[Stored items]
────────

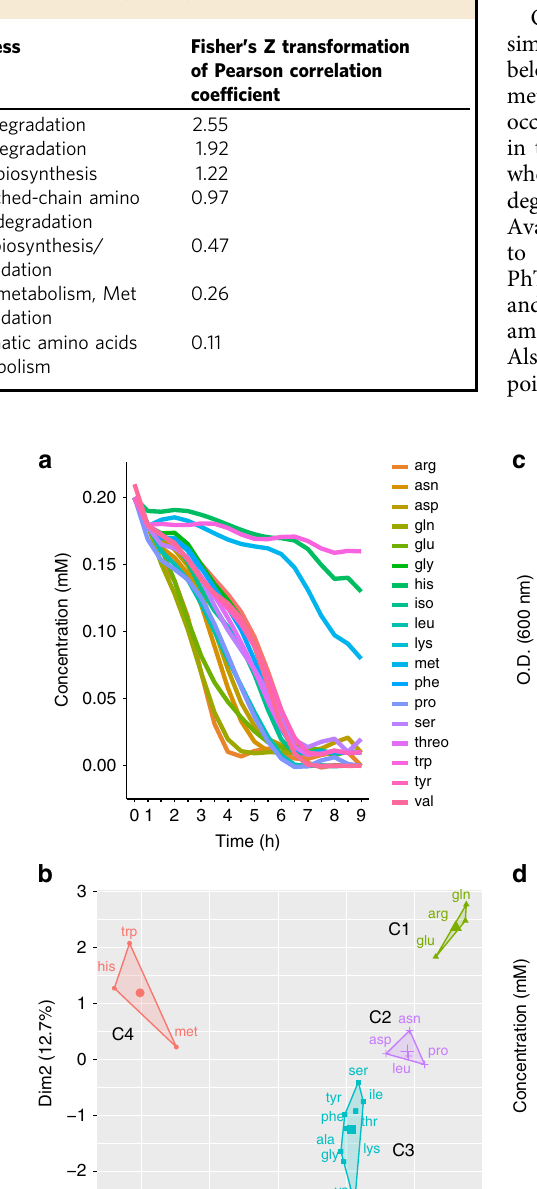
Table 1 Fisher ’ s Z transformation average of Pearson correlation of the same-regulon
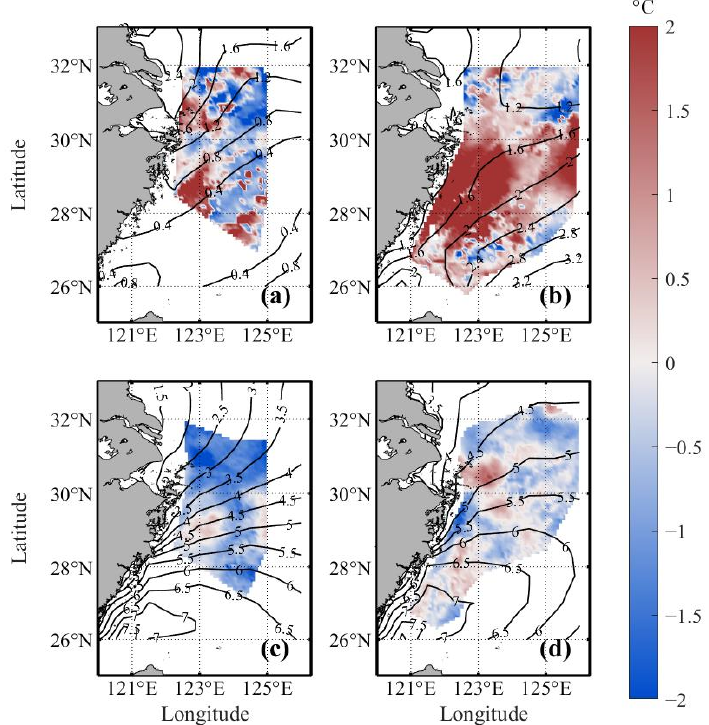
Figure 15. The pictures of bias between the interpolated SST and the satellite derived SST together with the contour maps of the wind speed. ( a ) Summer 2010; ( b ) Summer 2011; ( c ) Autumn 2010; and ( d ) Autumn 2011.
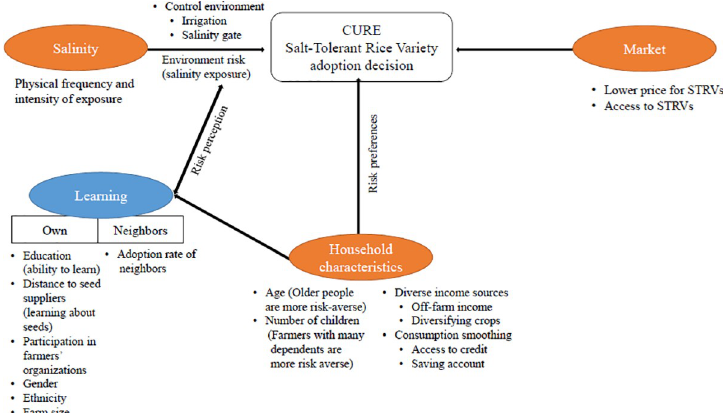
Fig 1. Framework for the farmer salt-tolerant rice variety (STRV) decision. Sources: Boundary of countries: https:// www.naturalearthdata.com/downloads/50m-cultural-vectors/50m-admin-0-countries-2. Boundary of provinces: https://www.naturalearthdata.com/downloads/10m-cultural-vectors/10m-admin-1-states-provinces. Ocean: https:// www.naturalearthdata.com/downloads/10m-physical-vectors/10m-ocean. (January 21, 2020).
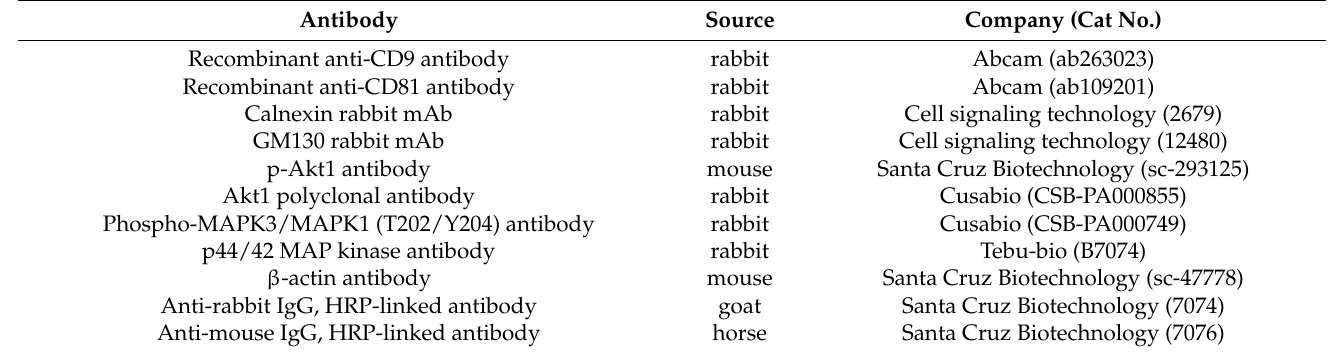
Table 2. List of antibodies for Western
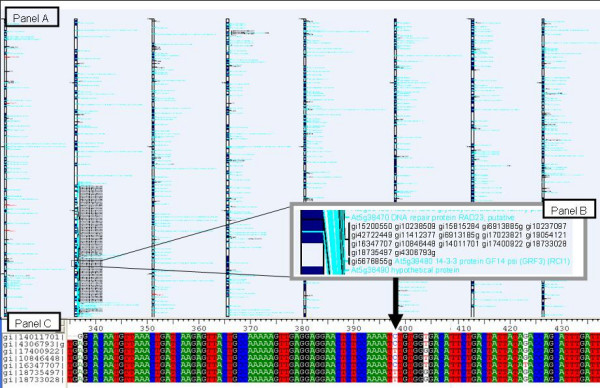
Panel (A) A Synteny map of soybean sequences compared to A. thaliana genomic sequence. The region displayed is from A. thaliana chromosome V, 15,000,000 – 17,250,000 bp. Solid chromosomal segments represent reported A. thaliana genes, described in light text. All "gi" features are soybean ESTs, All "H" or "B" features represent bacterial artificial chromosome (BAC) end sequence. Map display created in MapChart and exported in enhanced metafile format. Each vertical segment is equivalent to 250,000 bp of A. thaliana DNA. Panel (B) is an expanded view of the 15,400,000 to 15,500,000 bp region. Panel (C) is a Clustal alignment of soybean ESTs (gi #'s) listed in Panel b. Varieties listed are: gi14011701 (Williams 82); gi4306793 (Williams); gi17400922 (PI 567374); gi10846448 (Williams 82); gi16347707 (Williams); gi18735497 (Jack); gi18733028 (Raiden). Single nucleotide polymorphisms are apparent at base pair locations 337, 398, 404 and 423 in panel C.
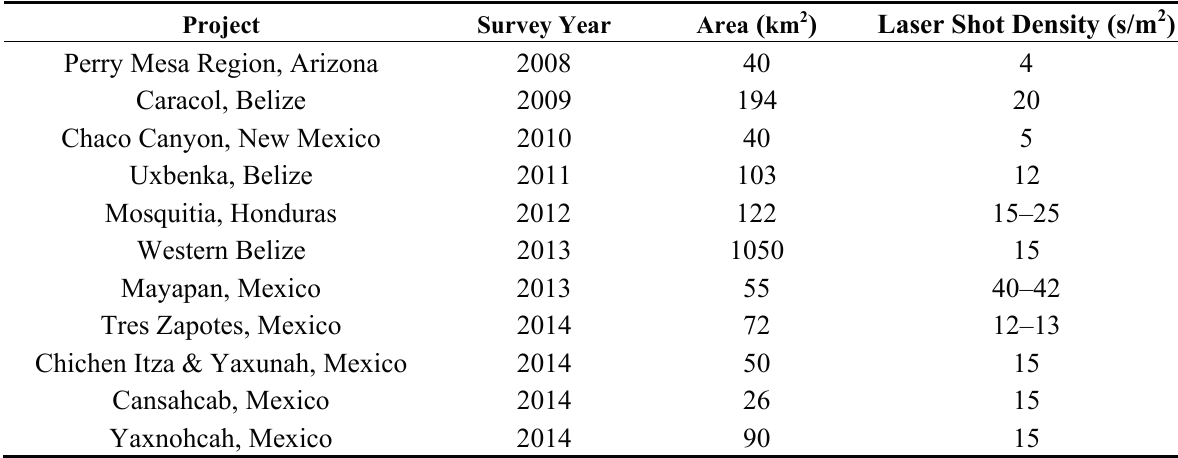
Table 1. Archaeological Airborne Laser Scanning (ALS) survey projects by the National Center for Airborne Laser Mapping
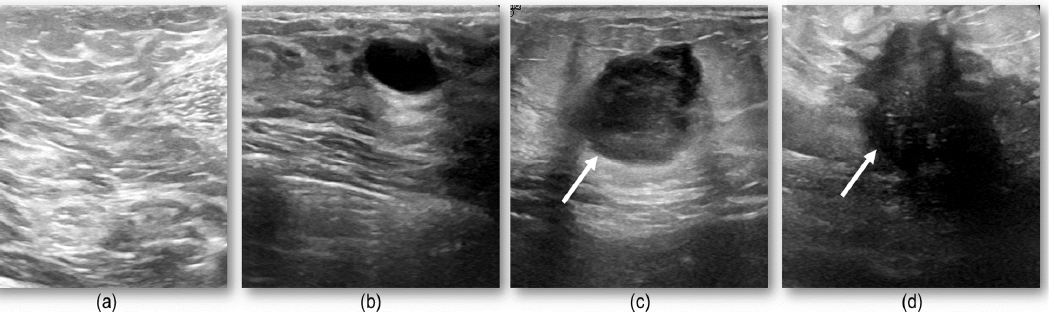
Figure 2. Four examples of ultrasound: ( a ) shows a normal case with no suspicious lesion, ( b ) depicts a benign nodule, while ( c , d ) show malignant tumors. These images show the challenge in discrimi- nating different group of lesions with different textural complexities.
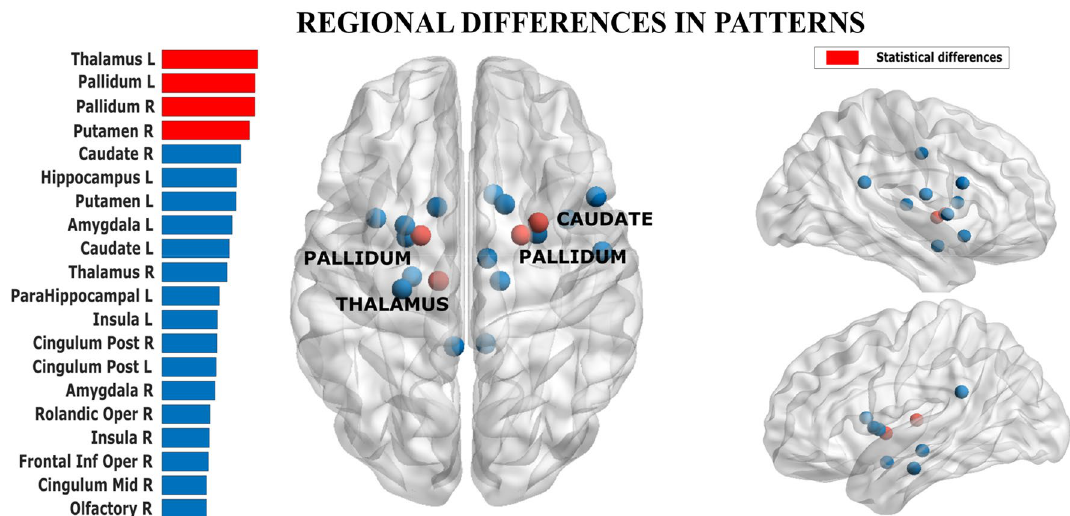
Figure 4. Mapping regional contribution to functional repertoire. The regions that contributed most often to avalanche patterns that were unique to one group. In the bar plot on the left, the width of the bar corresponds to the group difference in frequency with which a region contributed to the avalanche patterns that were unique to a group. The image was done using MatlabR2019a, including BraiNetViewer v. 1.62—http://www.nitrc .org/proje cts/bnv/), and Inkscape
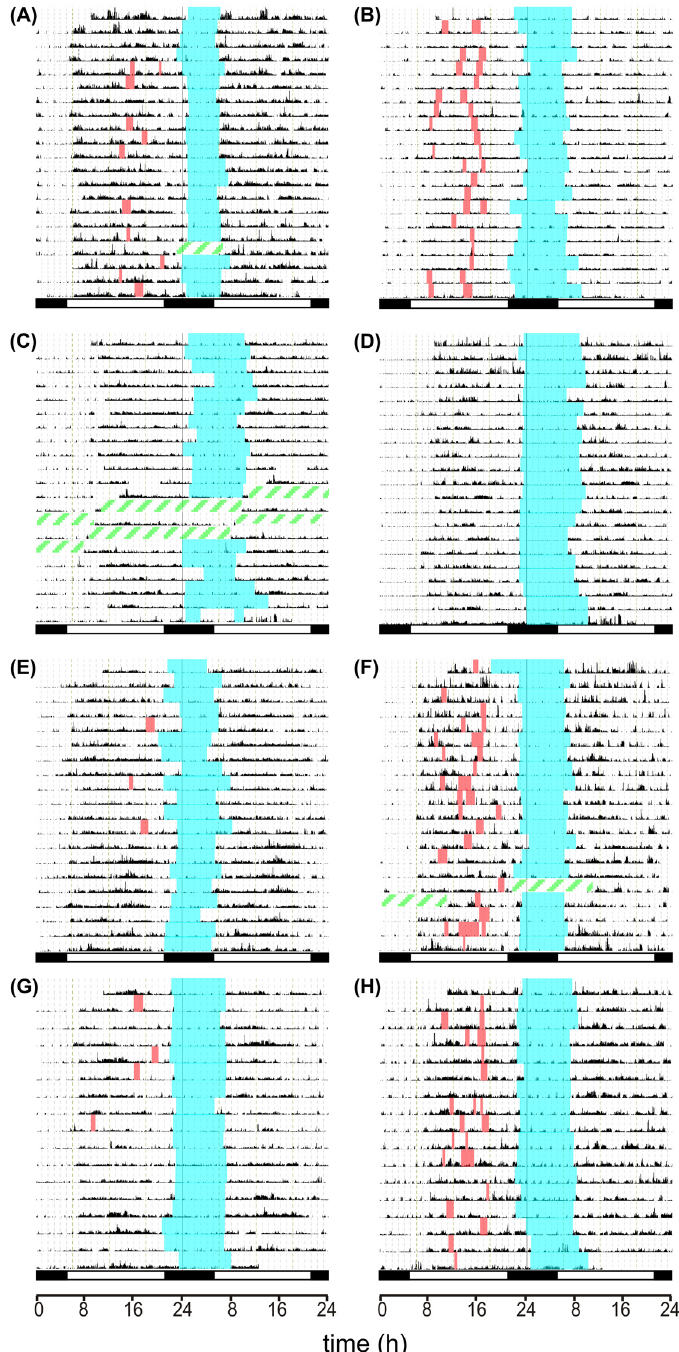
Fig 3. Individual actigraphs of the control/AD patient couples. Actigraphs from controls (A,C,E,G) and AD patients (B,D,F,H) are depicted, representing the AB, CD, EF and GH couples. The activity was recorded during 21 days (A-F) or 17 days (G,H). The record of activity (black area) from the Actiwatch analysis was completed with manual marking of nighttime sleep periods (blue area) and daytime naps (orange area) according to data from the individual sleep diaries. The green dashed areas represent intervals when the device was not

────────

* WHAT IS EXPECTED: Strip the images and return the remaining data exactly.

* TASK OUTPUT:
Table 1 Fisher ’ s Z transformation average of Pearson correlation of the same-regulon
Figure 15. The pictures of bias between the interpolated SST and the satellite derived SST together with the contour maps of the wind speed. ( a ) Summer 2010; ( b ) Summer 2011; ( c ) Autumn 2010; and ( d ) Autumn 2011.
Fig 1. Framework for the farmer salt-tolerant rice variety (STRV) decision. Sources: Boundary of countries: https:// www.naturalearthdata.com/downloads/50m-cultural-vectors/50m-admin-0-countries-2. Boundary of provinces: https://www.naturalearthdata.com/downloads/10m-cultural-vectors/10m-admin-1-states-provinces. Ocean: https:// www.naturalearthdata.com/downloads/10m-physical-vectors/10m-ocean. (January 21, 2020).
Table 2. List of antibodies for Western
Panel (A) A Synteny map of soybean sequences compared to A. thaliana genomic sequence. The region displayed is from A. thaliana chromosome V, 15,000,000 – 17,250,000 bp. Solid chromosomal segments represent reported A. thaliana genes, described in light text. All "gi" features are soybean ESTs, All "H" or "B" features represent bacterial artificial chromosome (BAC) end sequence. Map display created in MapChart and exported in enhanced metafile format. Each vertical segment is equivalent to 250,000 bp of A. thaliana DNA. Panel (B) is an expanded view of the 15,400,000 to 15,500,000 bp region. Panel (C) is a Clustal alignment of soybean ESTs (gi #'s) listed in Panel b. Varieties listed are: gi14011701 (Williams 82); gi4306793 (Williams); gi17400922 (PI 567374); gi10846448 (Williams 82); gi16347707 (Williams); gi18735497 (Jack); gi18733028 (Raiden). Single nucleotide polymorphisms are apparent at base pair locations 337, 398, 404 and 423 in panel C.
Table 1. Archaeological Airborne Laser Scanning (ALS) survey projects by the National Center for Airborne Laser Mapping
Figure 2. Four examples of ultrasound: ( a ) shows a normal case with no suspicious lesion, ( b ) depicts a benign nodule, while ( c , d ) show malignant tumors. These images show the challenge in discrimi- nating different group of lesions with different textural complexities.
Figure 4. Mapping regional contribution to functional repertoire. The regions that contributed most often to avalanche patterns that were unique to one group. In the bar plot on the left, the width of the bar corresponds to the group difference in frequency with which a region contributed to the avalanche patterns that were unique to a group. The image was done using MatlabR2019a, including BraiNetViewer v. 1.62—http://www.nitrc .org/proje cts/bnv/), and Inkscape
Fig 3. Individual actigraphs of the control/AD patient couples. Actigraphs from controls (A,C,E,G) and AD patients (B,D,F,H) are depicted, representing the AB, CD, EF and GH couples. The activity was recorded during 21 days (A-F) or 17 days (G,H). The record of activity (black area) from the Actiwatch analysis was completed with manual marking of nighttime sleep periods (blue area) and daytime naps (orange area) according to data from the individual sleep diaries. The green dashed areas represent intervals when the device was not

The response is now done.